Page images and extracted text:
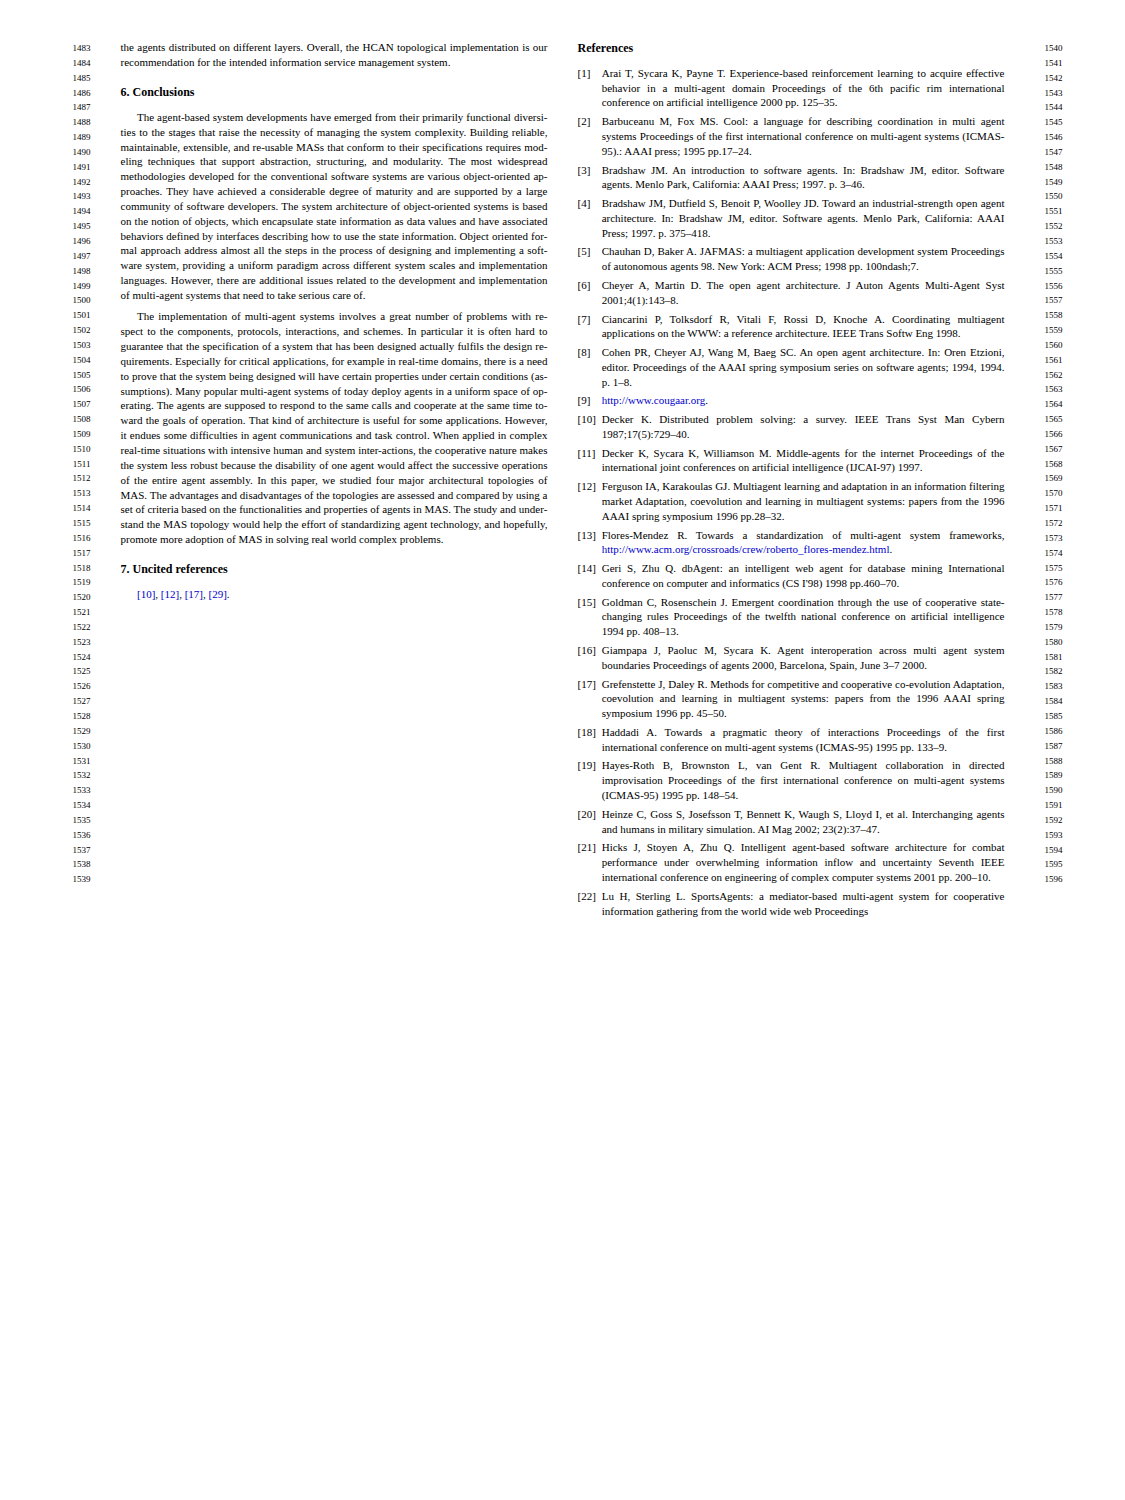1483
1484
1485
1486
1487
1488
1489
1490
1491
1492
1493
1494
1495
1496
1497
1498
1499
1500
1501
1502
1503
1504
1505
1506
1507
1508
1509
1510
1511
1512
1513
1514
1515
1516
1517
1518
1519
1520
1521
1522
1523
1524
1525
1526
1527
1528
1529
1530
1531
1532
1533
1534
1535
1536
1537
1538
1539
the agents distributed on different layers. Overall, the HCAN topological implementation is our recommendation for the intended information service management system.
6. Conclusions
The agent-based system developments have emerged from their primarily functional diversities to the stages that raise the necessity of managing the system complexity. Building reliable, maintainable, extensible, and re-usable MASs that conform to their specifications requires modeling techniques that support abstraction, structuring, and modularity. The most widespread methodologies developed for the conventional software systems are various object-oriented approaches. They have achieved a considerable degree of maturity and are supported by a large community of software developers. The system architecture of object-oriented systems is based on the notion of objects, which encapsulate state information as data values and have associated behaviors defined by interfaces describing how to use the state information. Object oriented formal approach address almost all the steps in the process of designing and implementing a software system, providing a uniform paradigm across different system scales and implementation languages. However, there are additional issues related to the development and implementation of multi-agent systems that need to take serious care of.
The implementation of multi-agent systems involves a great number of problems with respect to the components, protocols, interactions, and schemes. In particular it is often hard to guarantee that the specification of a system that has been designed actually fulfils the design requirements. Especially for critical applications, for example in real-time domains, there is a need to prove that the system being designed will have certain properties under certain conditions (assumptions). Many popular multi-agent systems of today deploy agents in a uniform space of operating. The agents are supposed to respond to the same calls and cooperate at the same time toward the goals of operation. That kind of architecture is useful for some applications. However, it endues some difficulties in agent communications and task control. When applied in complex real-time situations with intensive human and system inter-actions, the cooperative nature makes the system less robust because the disability of one agent would affect the successive operations of the entire agent assembly. In this paper, we studied four major architectural topologies of MAS. The advantages and disadvantages of the topologies are assessed and compared by using a set of criteria based on the functionalities and properties of agents in MAS. The study and understand the MAS topology would help the effort of standardizing agent technology, and hopefully, promote more adoption of MAS in solving real world complex problems.
7. Uncited references
[10], [12], [17], [29].
References
Arai T, Sycara K, Payne T. Experience-based reinforcement learning to acquire effective behavior in a multi-agent domain Proceedings of the 6th pacific rim international conference on artificial intelligence 2000 pp. 125–35.
Barbuceanu M, Fox MS. Cool: a language for describing coordination in multi agent systems Proceedings of the first international conference on multi-agent systems (ICMAS-95).: AAAI press; 1995 pp.17–24.
Bradshaw JM. An introduction to software agents. In: Bradshaw JM, editor. Software agents. Menlo Park, California: AAAI Press; 1997. p. 3–46.
Bradshaw JM, Dutfield S, Benoit P, Woolley JD. Toward an industrial-strength open agent architecture. In: Bradshaw JM, editor. Software agents. Menlo Park, California: AAAI Press; 1997. p. 375–418.
Chauhan D, Baker A. JAFMAS: a multiagent application development system Proceedings of autonomous agents 98. New York: ACM Press; 1998 pp. 100ndash;7.
Cheyer A, Martin D. The open agent architecture. J Auton Agents Multi-Agent Syst 2001;4(1):143–8.
Ciancarini P, Tolksdorf R, Vitali F, Rossi D, Knoche A. Coordinating multiagent applications on the WWW: a reference architecture. IEEE Trans Softw Eng 1998.
Cohen PR, Cheyer AJ, Wang M, Baeg SC. An open agent architecture. In: Oren Etzioni, editor. Proceedings of the AAAI spring symposium series on software agents; 1994, 1994. p. 1–8.
http://www.cougaar.org.
Decker K. Distributed problem solving: a survey. IEEE Trans Syst Man Cybern 1987;17(5):729–40.
Decker K, Sycara K, Williamson M. Middle-agents for the internet Proceedings of the international joint conferences on artificial intelligence (IJCAI-97) 1997.
Ferguson IA, Karakoulas GJ. Multiagent learning and adaptation in an information filtering market Adaptation, coevolution and learning in multiagent systems: papers from the 1996 AAAI spring symposium 1996 pp.28–32.
Flores-Mendez R. Towards a standardization of multi-agent system frameworks, http://www.acm.org/crossroads/crew/roberto_flores-mendez.html.
Geri S, Zhu Q. dbAgent: an intelligent web agent for database mining International conference on computer and informatics (CS I'98) 1998 pp.460–70.
Goldman C, Rosenschein J. Emergent coordination through the use of cooperative state-changing rules Proceedings of the twelfth national conference on artificial intelligence 1994 pp. 408–13.
Giampapa J, Paoluc M, Sycara K. Agent interoperation across multi agent system boundaries Proceedings of agents 2000, Barcelona, Spain, June 3–7 2000.
Grefenstette J, Daley R. Methods for competitive and cooperative co-evolution Adaptation, coevolution and learning in multiagent systems: papers from the 1996 AAAI spring symposium 1996 pp. 45–50.
Haddadi A. Towards a pragmatic theory of interactions Proceedings of the first international conference on multi-agent systems (ICMAS-95) 1995 pp. 133–9.
Hayes-Roth B, Brownston L, van Gent R. Multiagent collaboration in directed improvisation Proceedings of the first international conference on multi-agent systems (ICMAS-95) 1995 pp. 148–54.
Heinze C, Goss S, Josefsson T, Bennett K, Waugh S, Lloyd I, et al. Interchanging agents and humans in military simulation. AI Mag 2002; 23(2):37–47.
Hicks J, Stoyen A, Zhu Q. Intelligent agent-based software architecture for combat performance under overwhelming information inflow and uncertainty Seventh IEEE international conference on engineering of complex computer systems 2001 pp. 200–10.
Lu H, Sterling L. SportsAgents: a mediator-based multi-agent system for cooperative information gathering from the world wide web Proceedings
1540
1541
1542
1543
1544
1545
1546
1547
1548
1549
1550
1551
1552
1553
1554
1555
1556
1557
1558
1559
1560
1561
1562
1563
1564
1565
1566
1567
1568
1569
1570
1571
1572
1573
1574
1575
1576
1577
1578
1579
1580
1581
1582
1583
1584
1585
1586
1587
1588
1589
1590
1591
1592
1593
1594
1595
1596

**Your objective**
Your copy must match the records above exactly, apart from the pictures, which are excluded.

**Your solution**
1483
1484
1485
1486
1487
1488
1489
1490
1491
1492
1493
1494
1495
1496
1497
1498
1499
1500
1501
1502
1503
1504
1505
1506
1507
1508
1509
1510
1511
1512
1513
1514
1515
1516
1517
1518
1519
1520
1521
1522
1523
1524
1525
1526
1527
1528
1529
1530
1531
1532
1533
1534
1535
1536
1537
1538
1539
the agents distributed on different layers. Overall, the HCAN topological implementation is our recommendation for the intended information service management system.
6. Conclusions
The agent-based system developments have emerged from their primarily functional diversities to the stages that raise the necessity of managing the system complexity. Building reliable, maintainable, extensible, and re-usable MASs that conform to their specifications requires modeling techniques that support abstraction, structuring, and modularity. The most widespread methodologies developed for the conventional software systems are various object-oriented approaches. They have achieved a considerable degree of maturity and are supported by a large community of software developers. The system architecture of object-oriented systems is based on the notion of objects, which encapsulate state information as data values and have associated behaviors defined by interfaces describing how to use the state information. Object oriented formal approach address almost all the steps in the process of designing and implementing a software system, providing a uniform paradigm across different system scales and implementation languages. However, there are additional issues related to the development and implementation of multi-agent systems that need to take serious care of.
The implementation of multi-agent systems involves a great number of problems with respect to the components, protocols, interactions, and schemes. In particular it is often hard to guarantee that the specification of a system that has been designed actually fulfils the design requirements. Especially for critical applications, for example in real-time domains, there is a need to prove that the system being designed will have certain properties under certain conditions (assumptions). Many popular multi-agent systems of today deploy agents in a uniform space of operating. The agents are supposed to respond to the same calls and cooperate at the same time toward the goals of operation. That kind of architecture is useful for some applications. However, it endues some difficulties in agent communications and task control. When applied in complex real-time situations with intensive human and system inter-actions, the cooperative nature makes the system less robust because the disability of one agent would affect the successive operations of the entire agent assembly. In this paper, we studied four major architectural topologies of MAS. The advantages and disadvantages of the topologies are assessed and compared by using a set of criteria based on the functionalities and properties of agents in MAS. The study and understand the MAS topology would help the effort of standardizing agent technology, and hopefully, promote more adoption of MAS in solving real world complex problems.
7. Uncited references
[10], [12], [17], [29].
References
Arai T, Sycara K, Payne T. Experience-based reinforcement learning to acquire effective behavior in a multi-agent domain Proceedings of the 6th pacific rim international conference on artificial intelligence 2000 pp. 125–35.
Barbuceanu M, Fox MS. Cool: a language for describing coordination in multi agent systems Proceedings of the first international conference on multi-agent systems (ICMAS-95).: AAAI press; 1995 pp.17–24.
Bradshaw JM. An introduction to software agents. In: Bradshaw JM, editor. Software agents. Menlo Park, California: AAAI Press; 1997. p. 3–46.
Bradshaw JM, Dutfield S, Benoit P, Woolley JD. Toward an industrial-strength open agent architecture. In: Bradshaw JM, editor. Software agents. Menlo Park, California: AAAI Press; 1997. p. 375–418.
Chauhan D, Baker A. JAFMAS: a multiagent application development system Proceedings of autonomous agents 98. New York: ACM Press; 1998 pp. 100ndash;7.
Cheyer A, Martin D. The open agent architecture. J Auton Agents Multi-Agent Syst 2001;4(1):143–8.
Ciancarini P, Tolksdorf R, Vitali F, Rossi D, Knoche A. Coordinating multiagent applications on the WWW: a reference architecture. IEEE Trans Softw Eng 1998.
Cohen PR, Cheyer AJ, Wang M, Baeg SC. An open agent architecture. In: Oren Etzioni, editor. Proceedings of the AAAI spring symposium series on software agents; 1994, 1994. p. 1–8.
http://www.cougaar.org.
Decker K. Distributed problem solving: a survey. IEEE Trans Syst Man Cybern 1987;17(5):729–40.
Decker K, Sycara K, Williamson M. Middle-agents for the internet Proceedings of the international joint conferences on artificial intelligence (IJCAI-97) 1997.
Ferguson IA, Karakoulas GJ. Multiagent learning and adaptation in an information filtering market Adaptation, coevolution and learning in multiagent systems: papers from the 1996 AAAI spring symposium 1996 pp.28–32.
Flores-Mendez R. Towards a standardization of multi-agent system frameworks, http://www.acm.org/crossroads/crew/roberto_flores-mendez.html.
Geri S, Zhu Q. dbAgent: an intelligent web agent for database mining International conference on computer and informatics (CS I'98) 1998 pp.460–70.
Goldman C, Rosenschein J. Emergent coordination through the use of cooperative state-changing rules Proceedings of the twelfth national conference on artificial intelligence 1994 pp. 408–13.
Giampapa J, Paoluc M, Sycara K. Agent interoperation across multi agent system boundaries Proceedings of agents 2000, Barcelona, Spain, June 3–7 2000.
Grefenstette J, Daley R. Methods for competitive and cooperative co-evolution Adaptation, coevolution and learning in multiagent systems: papers from the 1996 AAAI spring symposium 1996 pp. 45–50.
Haddadi A. Towards a pragmatic theory of interactions Proceedings of the first international conference on multi-agent systems (ICMAS-95) 1995 pp. 133–9.
Hayes-Roth B, Brownston L, van Gent R. Multiagent collaboration in directed improvisation Proceedings of the first international conference on multi-agent systems (ICMAS-95) 1995 pp. 148–54.
Heinze C, Goss S, Josefsson T, Bennett K, Waugh S, Lloyd I, et al. Interchanging agents and humans in military simulation. AI Mag 2002; 23(2):37–47.
Hicks J, Stoyen A, Zhu Q. Intelligent agent-based software architecture for combat performance under overwhelming information inflow and uncertainty Seventh IEEE international conference on engineering of complex computer systems 2001 pp. 200–10.
Lu H, Sterling L. SportsAgents: a mediator-based multi-agent system for cooperative information gathering from the world wide web Proceedings
1540
1541
1542
1543
1544
1545
1546
1547
1548
1549
1550
1551
1552
1553
1554
1555
1556
1557
1558
1559
1560
1561
1562
1563
1564
1565
1566
1567
1568
1569
1570
1571
1572
1573
1574
1575
1576
1577
1578
1579
1580
1581
1582
1583
1584
1585
1586
1587
1588
1589
1590
1591
1592
1593
1594
1595
1596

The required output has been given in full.